Frozen shoulder, also known as adhesive capsulitis, is a condition that affects the shoulder joint, causing pain and stiffness. This condition typically develops gradually, with symptoms worsening over time. In this blog post, we will explore what frozen shoulder is, its causes, symptoms, and available treatment options.

What is Frozen Shoulder?

Frozen shoulder is a condition characterized by pain and stiffness in the shoulder joint. It occurs when the capsule that surrounds the shoulder joint becomes inflamed and thickened, causing it to tighten and restrict movement. This can lead to significant pain and reduced mobility in the shoulder.

What Causes Frozen Shoulder?

The exact cause of frozen shoulder is not fully understood. However, certain factors can increase the risk of developing the condition, including:

  1. Age: Frozen shoulder is more common in people over the age of 40.

  2. Gender: Women are more likely than men to develop frozen shoulder.

  3. Previous injury: A previous injury or surgery to the shoulder can increase the risk of developing frozen shoulder.

  4. Diabetes: People with diabetes are more likely to develop frozen shoulder.

  5. Other medical conditions: People with thyroid problems, cardiovascular disease, or Parkinson's disease may be at increased risk of developing frozen shoulder.

What are the Symptoms of Frozen Shoulder?

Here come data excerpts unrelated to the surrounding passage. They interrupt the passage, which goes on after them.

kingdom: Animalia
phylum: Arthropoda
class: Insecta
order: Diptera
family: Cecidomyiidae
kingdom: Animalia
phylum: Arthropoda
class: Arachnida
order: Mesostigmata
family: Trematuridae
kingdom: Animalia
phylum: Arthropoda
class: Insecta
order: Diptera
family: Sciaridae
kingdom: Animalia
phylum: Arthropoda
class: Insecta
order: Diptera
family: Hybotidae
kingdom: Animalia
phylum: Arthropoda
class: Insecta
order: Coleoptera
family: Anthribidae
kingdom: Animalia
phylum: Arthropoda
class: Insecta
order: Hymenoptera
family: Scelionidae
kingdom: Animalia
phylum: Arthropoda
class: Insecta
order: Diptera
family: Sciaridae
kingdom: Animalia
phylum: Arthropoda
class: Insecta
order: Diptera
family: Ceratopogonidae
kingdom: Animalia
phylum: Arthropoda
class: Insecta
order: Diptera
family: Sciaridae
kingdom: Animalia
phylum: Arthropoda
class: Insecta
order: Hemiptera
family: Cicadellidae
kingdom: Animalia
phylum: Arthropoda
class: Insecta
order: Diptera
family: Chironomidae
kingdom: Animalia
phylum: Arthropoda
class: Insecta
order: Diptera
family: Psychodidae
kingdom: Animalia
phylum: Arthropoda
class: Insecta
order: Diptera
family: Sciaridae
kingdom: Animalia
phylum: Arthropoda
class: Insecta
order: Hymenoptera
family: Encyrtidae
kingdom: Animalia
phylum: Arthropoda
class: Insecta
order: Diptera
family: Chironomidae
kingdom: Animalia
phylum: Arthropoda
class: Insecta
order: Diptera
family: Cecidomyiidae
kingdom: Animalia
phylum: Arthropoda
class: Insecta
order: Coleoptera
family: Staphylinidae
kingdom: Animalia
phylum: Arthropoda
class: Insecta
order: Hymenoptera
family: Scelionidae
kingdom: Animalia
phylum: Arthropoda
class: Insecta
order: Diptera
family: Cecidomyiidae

The primary symptoms of frozen shoulder include pain and stiffness in the shoulder joint. The pain is typically felt deep within the shoulder and may worsen at night or when the arm is moved. The stiffness can make it difficult to perform daily activities, such as reaching overhead, dressing, and carrying objects.

There are three phases of frozen shoulder:

  1. Freezing phase: During this phase, the shoulder gradually becomes more painful and stiff, making it difficult to move the arm.

  2. Frozen phase: In this phase, the pain may begin to improve, but the stiffness remains, making it difficult to move the arm.

  3. Thawing phase: During this phase, the shoulder gradually regains mobility, and the pain and stiffness begin to improve.

How is Frozen Shoulder Treated?

There are several treatment options available for frozen shoulder, including:

  1. Physical Therapy: A physical therapist can help to stretch and strengthen the shoulder joint, which can improve mobility and reduce pain. This is where Deep Tissue Laser Therapy can have a profound impact.

  2. Medications: Over-the-counter pain relievers such as ibuprofen or acetaminophen can help to manage pain associated with frozen shoulder.

  3. Injections: Steroid injections into the shoulder joint can help to reduce inflammation and improve mobility.

  4. Surgery: In severe cases, surgery may be necessary to release the tight capsule and improve shoulder mobility.


Frozen shoulder is a painful and debilitating condition that can significantly impact daily activities. However, with the right treatment, most people with frozen shoulder can regain mobility and reduce pain. If you are experiencing symptoms of frozen shoulder, it is important to seek expert help to determine the best course of treatment for your specific situation.